O produto de cinco litros custou R$ 380. Em seu rótulo são algumas orientações quanto ao uso, mas não há nenhum alerta que indique ser inflamável e sobre riscos quanto a chamas. Constam garantia de secagem rápida e de não provocar alterações na cor e textura das superfícies onde for utilizado, entre outras informações das quais se destaca: "Pronto para uso. Agite antes!".
O perito criminal Fernando Lerbach, da Polícia Técnico Científica de Goiás, disse a jornalistas, ontem, que foram feitos testes, com o apoio do Corpo de Bombeiros, para analisar como o fogo se iniciou. "Voltamos ao apartamento por três vezes, fizemos escavação nos escombros e buscamos vestígios. Na análise de todos os cômodos, ficou claro que a ignição se iniciou entre a cozinha e sala", detalhou.
No momento da aplicação do produto, duas bocas do fogão estavam sendo utilizadas para o preparo do almoço. "O composto do impermeabilizante é borrifado e as moléculas ficam em suspensão no ar. Por serem mais densas que o ar, elas se acumulam e, ao entrar em contato com uma chama, ocorre a explosão", explicou Lerbach.
Graciane, o marido e o bebê estavam em um dos quartos do apartamento quando as chamas começaram, enquanto a mãe dela e Renan, na cozinha. Houve uma explosão e o fogo se alastrou pelo imóvel criando uma barreira que impossibilitou as vítimas de fugirem do local.

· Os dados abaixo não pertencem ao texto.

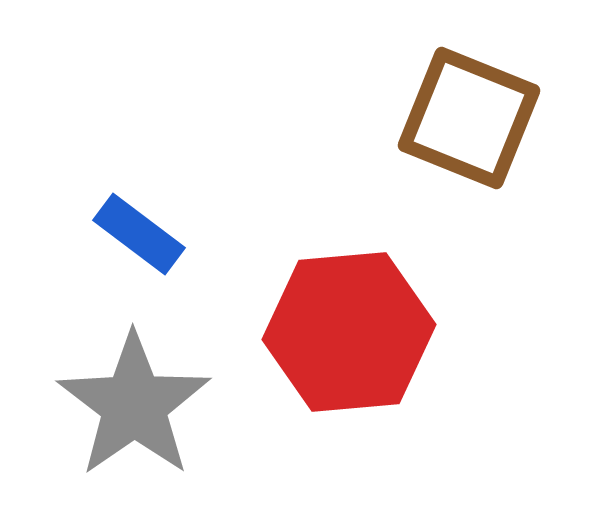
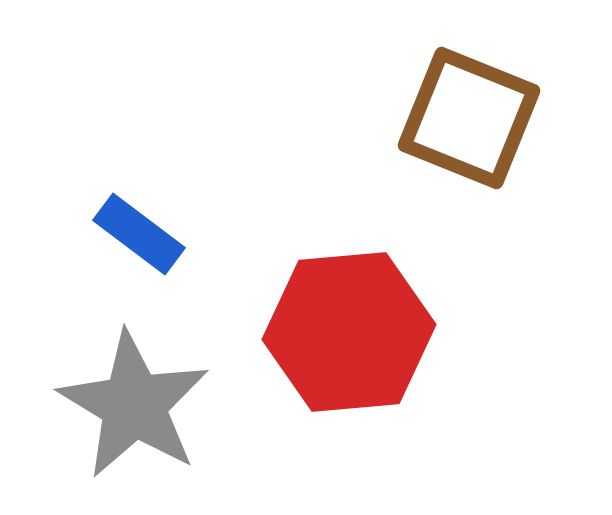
gray star: rotated 6 degrees counterclockwise
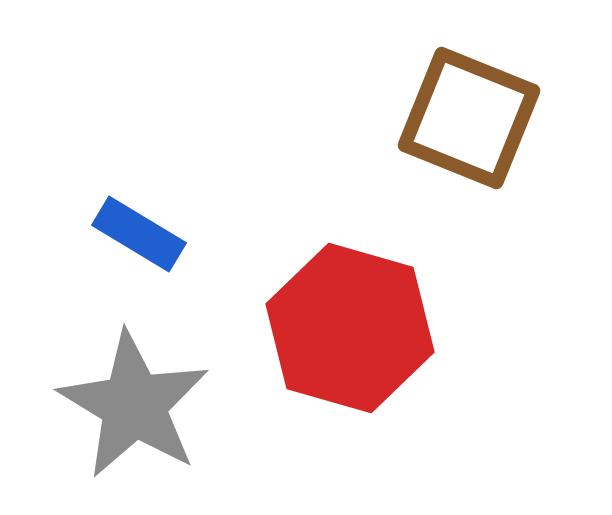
blue rectangle: rotated 6 degrees counterclockwise
red hexagon: moved 1 px right, 4 px up; rotated 21 degrees clockwise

A perícia concluiu que o casal com o bebê não se jogaram da varanda, mas, sim, caíram. "Com base nos estudos, percebemos que eles não se jogaram. É possível ver que o homem, no momento que cai, segura na tela de proteção. A mulher estava com o filho no colo e ele (Luiz Evaldo) tentou segurá-la. A tela se rompe e os três caem", frisou o perito.
Próximos passos
Na reunião com a imprensa, Elivelton Lima, irmão de Luiz, chorou ao falar sobre o familiar. "Nunca imaginei que eu ia ter que presenciar isso. Nunca esperamos acontecer com um ente querido. Eles nos deixaram muitas lembranças boas e que vou levá-las para a vida toda", declarou.
O seu advogado, Paulo Gomes, por sua vez, considerou que os policiais realizaram um trabalho profissional e cauteloso: "Em um momento desses, os parantes (das vítimas) ficam abalados. A investigação, de certa forma, trouxe acalento para a família, que soube de uma vez por todas o que de fato aconteceu". Ele afirmou que pedirá à Justiça que Vieira responda por dolo eventual, quando o investigado tem intenção de que o crime ocorra.